If you are a Christian leader, you serve at the pleasure of the King. Not to get ahead, not to be honored, not to be famous, not to have power, not to plaster your face and name on everything you do.* You are under the authority of the King, and you serve at His pleasure.
This is the essence of Jesus’ prayer, “Your Kingdom come, Your will be done on earth as it is in heaven.” (Matthew 6:10)
It’s also the understanding of the Roman officer who came to Jesus requesting healing for his servant in Matthew 8:8-9:
8 But the centurion replied, “Lord, I am not worthy to have you come under my roof, but only say the word, and my servant will be healed.
9 For I too am a man under authority, with soldiers under me. And I say to one, ‘Go,’ and he goes, and to another, ‘Come,’ and he comes, and to my servant, ‘Do this,’ and he does it.” – ESV
Humility in leadership helps us to avoid the foolish mistakes that arise from arrogance. It’s the attitude behind James 4:6 and many other verses of Scripture: “God opposes the proud, but gives grace to the humble.” If you are leading on behalf of Christ, you definitely don’t want Him to be against you as you go.
Christian Leaders must have humility if they are to truly be effective. They must understand that they are under authority and represent the King. Sometimes that means serving in a place of honor, as a paid, full time Pastor or Staff Member. Sometimes that means serving in a place that does not have the same visibility or recognition. Sometimes it means picking up and moving across the country.

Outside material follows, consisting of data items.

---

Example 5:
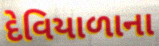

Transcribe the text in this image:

દેવિયાળાના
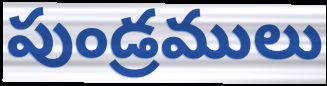
పుండ్రములు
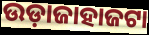
ଉଡ଼ାଜାହାଜଟା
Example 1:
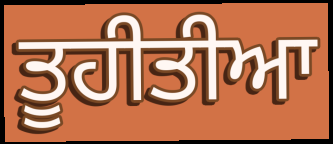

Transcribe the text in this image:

ਤੂਹੀਤੀਆ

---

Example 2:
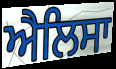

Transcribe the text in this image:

ਐਲਿਸਾ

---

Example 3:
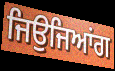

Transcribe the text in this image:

ਜਿਉਜਿਆਂਗ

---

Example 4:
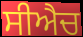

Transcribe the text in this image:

ਸੀਐਚ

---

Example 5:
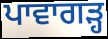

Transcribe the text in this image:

ਪਾਵਾਗੜ੍ਹ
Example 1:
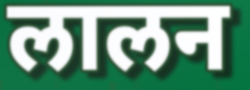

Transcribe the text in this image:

लालन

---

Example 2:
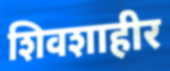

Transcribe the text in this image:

शिवशाहीर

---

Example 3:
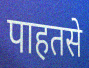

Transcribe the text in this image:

पाहतसे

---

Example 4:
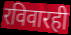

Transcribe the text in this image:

रविवारही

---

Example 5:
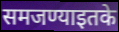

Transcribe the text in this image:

समजण्याइतके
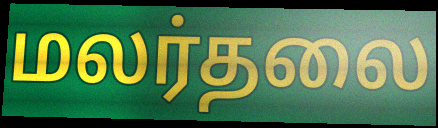
மலர்தலை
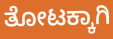
ತೋಟಕ್ಕಾಗಿ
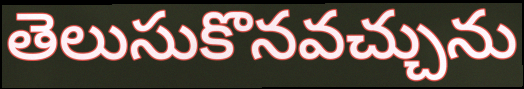
తెలుసుకొనవచ్చును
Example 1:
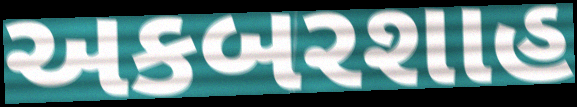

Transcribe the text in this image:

અકબરશાહ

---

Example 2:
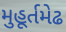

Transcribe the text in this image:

મુહૂર્તમેઢ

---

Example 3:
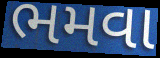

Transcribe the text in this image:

ભમવા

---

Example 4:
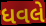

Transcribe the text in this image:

ધવલે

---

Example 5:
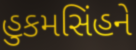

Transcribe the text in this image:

હુકમસિંહને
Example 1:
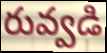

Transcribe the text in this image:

రువ్వడి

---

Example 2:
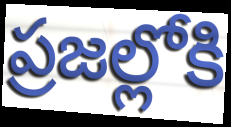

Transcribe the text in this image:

ప్రజల్లోకి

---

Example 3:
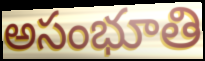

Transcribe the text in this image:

అసంభూతి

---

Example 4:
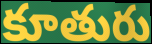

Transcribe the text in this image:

కూతురు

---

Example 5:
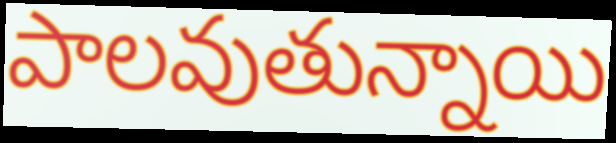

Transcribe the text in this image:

పాలవుతున్నాయి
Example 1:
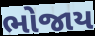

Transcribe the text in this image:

ભોજાય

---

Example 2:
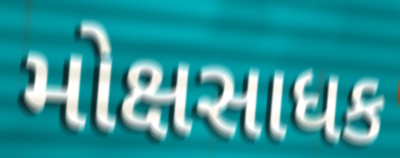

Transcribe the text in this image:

મોક્ષસાધક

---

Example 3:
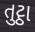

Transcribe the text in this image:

તુટ્ઠા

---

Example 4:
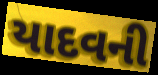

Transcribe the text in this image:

યાદવની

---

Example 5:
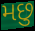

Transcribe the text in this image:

મછુ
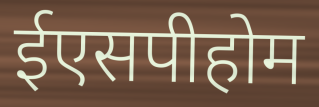
ईएसपीहोम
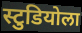
स्टुडियोला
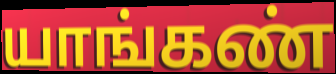
யாங்கண்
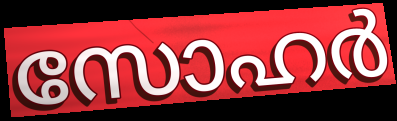
സോഹർ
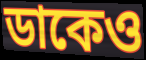
ডাকেও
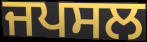
ਜਪਸਲ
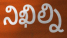
నిఖిల్ని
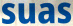
suas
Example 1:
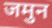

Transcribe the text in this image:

जमुन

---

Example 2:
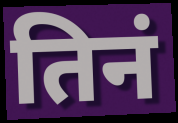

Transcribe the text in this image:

तिनं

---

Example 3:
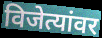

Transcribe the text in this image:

विजेत्यांवर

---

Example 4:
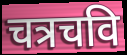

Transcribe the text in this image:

चत्रचवि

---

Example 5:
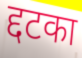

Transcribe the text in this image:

द्दटका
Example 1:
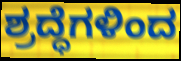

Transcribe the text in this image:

ಶ್ರದ್ಧೆಗಳಿಂದ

Humility is not a word that means “weakness” or “lack of confidence” or “low self-esteem.” It is a word that conveys the idea that we understand that we are under the authority of One who is greater than us. We go at His pleasure; we serve at His pleasure; we do whatever He calls us to do. Our responsibility is to see His will done rather than our will done on earth as it is in heaven.
I had a Professor in Seminary who told us about his first, official, paid position in ministry. He had just graduated with a Master’s degree, and was excited to start serving on a Church staff. The Monday of his first week at the Church, he was given his first assignment: Clean up the vomit of a kid who had thrown up in the Church van the night before.
Welcome to ministry. If our King grabs a towel and tells us, “This is how to lead,” then we join Him and start washing feet. If a task is given to us by the King, no matter how menial or grandiose, it is an honorable thing for us to be doing. The honor is in the fact that we are doing something on behalf of and in the name of the One who is worthy of all honor.
Humility is a “Backpack Essential” for Christian Leaders. We are not the King. We serve at the pleasure of the King.
* (I’m not talking about your name and face on promotional materials or websites. I’m talking about an ongoing need for recognition.)